# Task requirements:
Could you reproduce the lines in all of the records below word for word, leaving out the picture lines?

Text transcribed from the pages:

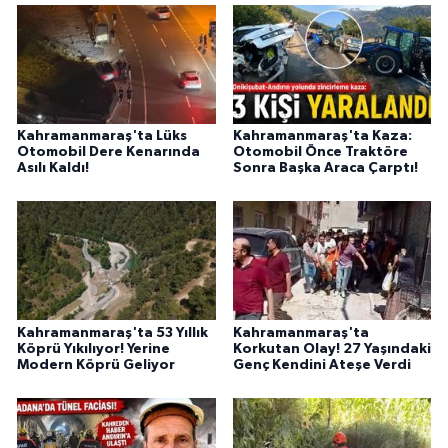
Kahramanmaraş'ta Lüks
Kahramanmaraş'ta Kaza:
Otomobil Dere Kenarında
Otomobil Önce Traktöre
Asılı Kaldı!
Sonra Başka Araca Çarptı!
Kahramanmaraş'ta 53 Yıllık
Kahramanmaraş'ta
Köprü Yıkılıyor! Yerine
Korkutan Olay! 27 Yaşındaki
Modern Köprü Geliyor
Genç Kendini Ateşe Verdi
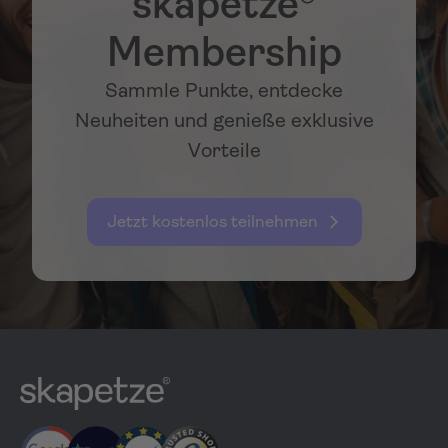
skapetze®
Membership
Sammle Punkte, entdecke
Neuheiten und genieße exklusive
Vorteile
Jetzt kostenlos teilnehmen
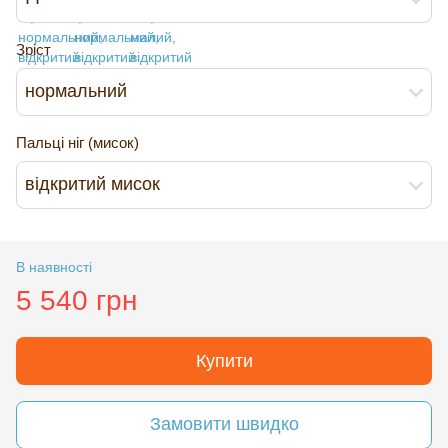
Зріст
нормальний
Пальці ніг (мисок)
відкритий мисок
В наявності
5 540 грн
Купити
Замовити швидко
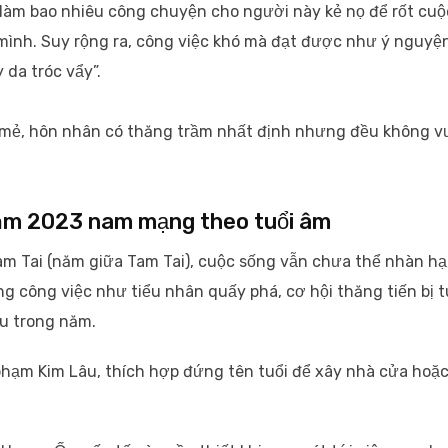
làm bao nhiêu công chuyện cho người này kẻ nọ để rốt cuộ
 mình. Suy rộng ra, công việc khó mà đạt được như ý nguyệ
 da tróc vẩy”.
i mẻ, hôn nhân có thăng trầm nhất định nhưng đều không v
năm 2023 nam mạng theo tuổi âm
m Tai (năm giữa Tam Tai), cuộc sống vẫn chưa thể nhàn hạ
g công việc như tiểu nhân quấy phá, cơ hội thăng tiến bị t
ều trong năm.
hạm Kim Lâu, thích hợp đứng tên tuổi để xây nhà cửa hoặc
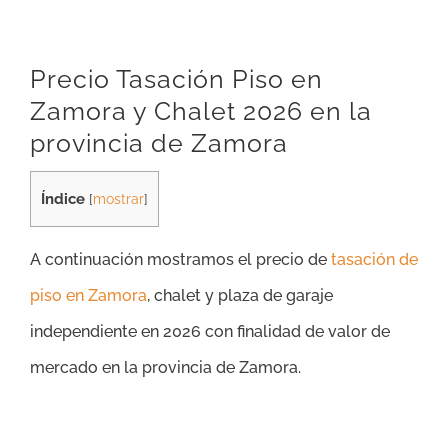
Precio Tasación Piso en
Zamora y Chalet 2026 en la
provincia de Zamora
Índice
[
mostrar
]
A continuación mostramos el precio de
tasación de
piso en Zamora
, chalet y plaza de garaje
independiente en 2026 con finalidad de valor de
mercado en la provincia de Zamora.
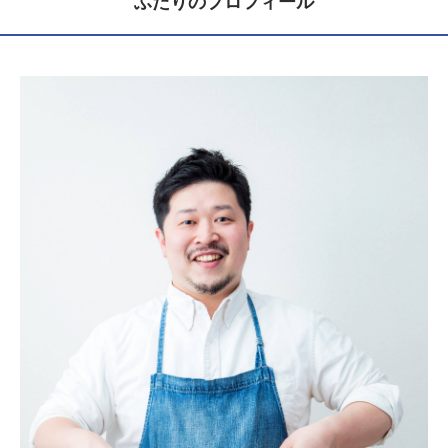
ふたりのプロフィール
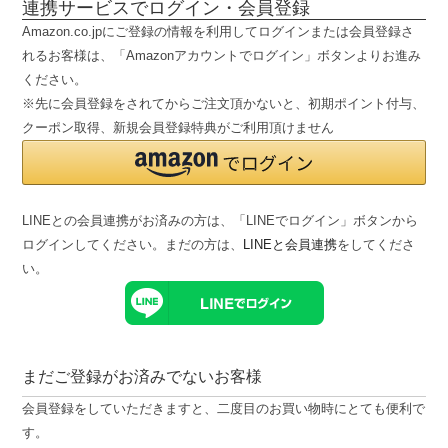
連携サービスでログイン・会員登録
Amazon.co.jpにご登録の情報を利用してログインまたは会員登録さ
れるお客様は、「Amazonアカウントでログイン」ボタンよりお進み
ください。
※先に会員登録をされてからご注文頂かないと、初期ポイント付与、
クーポン取得、新規会員登録特典がご利用頂けません
LINEとの会員連携がお済みの方は、「LINEでログイン」ボタンから
ログインしてください。まだの方は、
LINEと会員連携
をしてくださ
い。
まだご登録がお済みでないお客様
会員登録をしていただきますと、二度目のお買い物時にとても便利で
す。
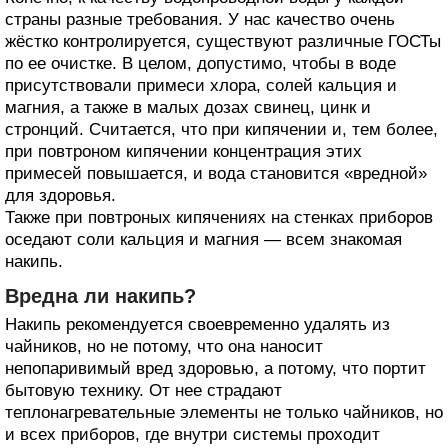
страны разные требования. У нас качество очень
жёстко контролируется, существуют различные ГОСТы
по ее очистке. В целом, допустимо, чтобы в воде
присутствовали примеси хлора, солей кальция и
магния, а также в малых дозах свинец, цинк и
стронций. Считается, что при кипячении и, тем более,
при повтроном кипячении концентрация этих
примесей повышается, и вода становится «вредной»
для здоровья.
Также при повтроных кипячениях на стенках приборов
оседают соли кальция и магния — всем знакомая
накипь.
Вредна ли накипь?
Накипь рекомендуется своевременно удалять из
чайников, но не потому, что она наносит
непопаривимый вред здоровью, а потому, что портит
бытовую технику. От нее страдают
теплонагревательные элементы не только чайников, но
и всех приборов, где внутри системы проходит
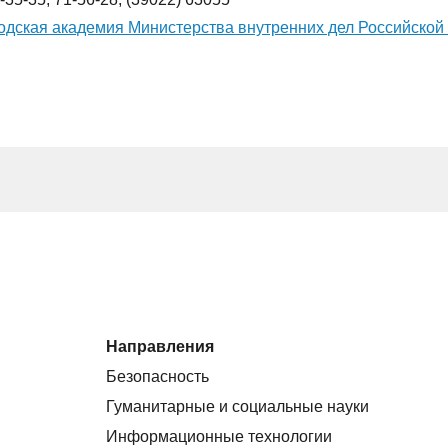
дская академия Министерства внутренних дел Российской
Направления
Безопасность
Гуманитарные и социальные науки
Информационные технологии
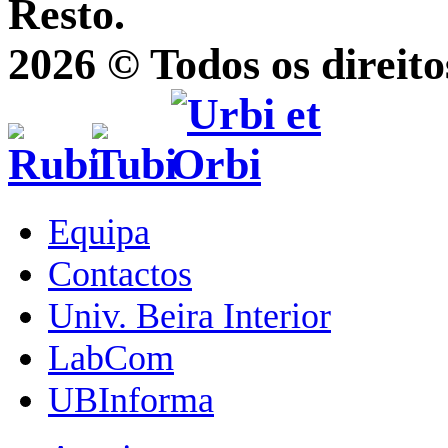
Resto.
2026 © Todos os direito
Equipa
Contactos
Univ. Beira Interior
LabCom
UBInforma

# Result below:
Kahramanmaraş'ta Lüks
Kahramanmaraş'ta Kaza:
Otomobil Dere Kenarında
Otomobil Önce Traktöre
Asılı Kaldı!
Sonra Başka Araca Çarptı!
Kahramanmaraş'ta 53 Yıllık
Kahramanmaraş'ta
Köprü Yıkılıyor! Yerine
Korkutan Olay! 27 Yaşındaki
Modern Köprü Geliyor
Genç Kendini Ateşe Verdi
skapetze®
Membership
Sammle Punkte, entdecke
Neuheiten und genieße exklusive
Vorteile
Jetzt kostenlos teilnehmen
Зріст
нормальний
Пальці ніг (мисок)
відкритий мисок
В наявності
5 540 грн
Купити
Замовити швидко
làm bao nhiêu công chuyện cho người này kẻ nọ để rốt cuộ
 mình. Suy rộng ra, công việc khó mà đạt được như ý nguyệ
 da tróc vẩy”.
i mẻ, hôn nhân có thăng trầm nhất định nhưng đều không v
năm 2023 nam mạng theo tuổi âm
m Tai (năm giữa Tam Tai), cuộc sống vẫn chưa thể nhàn hạ
g công việc như tiểu nhân quấy phá, cơ hội thăng tiến bị t
ều trong năm.
hạm Kim Lâu, thích hợp đứng tên tuổi để xây nhà cửa hoặc
Precio Tasación Piso en
Zamora y Chalet 2026 en la
provincia de Zamora
Índice
[
mostrar
]
A continuación mostramos el precio de
tasación de
piso en Zamora
, chalet y plaza de garaje
independiente en 2026 con finalidad de valor de
mercado en la provincia de Zamora.
ふたりのプロフィール
連携サービスでログイン・会員登録
Amazon.co.jpにご登録の情報を利用してログインまたは会員登録さ
れるお客様は、「Amazonアカウントでログイン」ボタンよりお進み
ください。
※先に会員登録をされてからご注文頂かないと、初期ポイント付与、
クーポン取得、新規会員登録特典がご利用頂けません
LINEとの会員連携がお済みの方は、「LINEでログイン」ボタンから
ログインしてください。まだの方は、
LINEと会員連携
をしてくださ
い。
まだご登録がお済みでないお客様
会員登録をしていただきますと、二度目のお買い物時にとても便利で
す。
страны разные требования. У нас качество очень
жёстко контролируется, существуют различные ГОСТы
по ее очистке. В целом, допустимо, чтобы в воде
присутствовали примеси хлора, солей кальция и
магния, а также в малых дозах свинец, цинк и
стронций. Считается, что при кипячении и, тем более,
при повтроном кипячении концентрация этих
примесей повышается, и вода становится «вредной»
для здоровья.
Также при повтроных кипячениях на стенках приборов
оседают соли кальция и магния — всем знакомая
накипь.
Вредна ли накипь?
Накипь рекомендуется своевременно удалять из
чайников, но не потому, что она наносит
непопаривимый вред здоровью, а потому, что портит
бытовую технику. От нее страдают
теплонагревательные элементы не только чайников, но
и всех приборов, где внутри системы проходит
дская академия Министерства внутренних дел Российской
Направления
Безопасность
Гуманитарные и социальные науки
Информационные технологии
Resto.
2026 © Todos os direito
Equipa
Contactos
Univ. Beira Interior
LabCom
UBInforma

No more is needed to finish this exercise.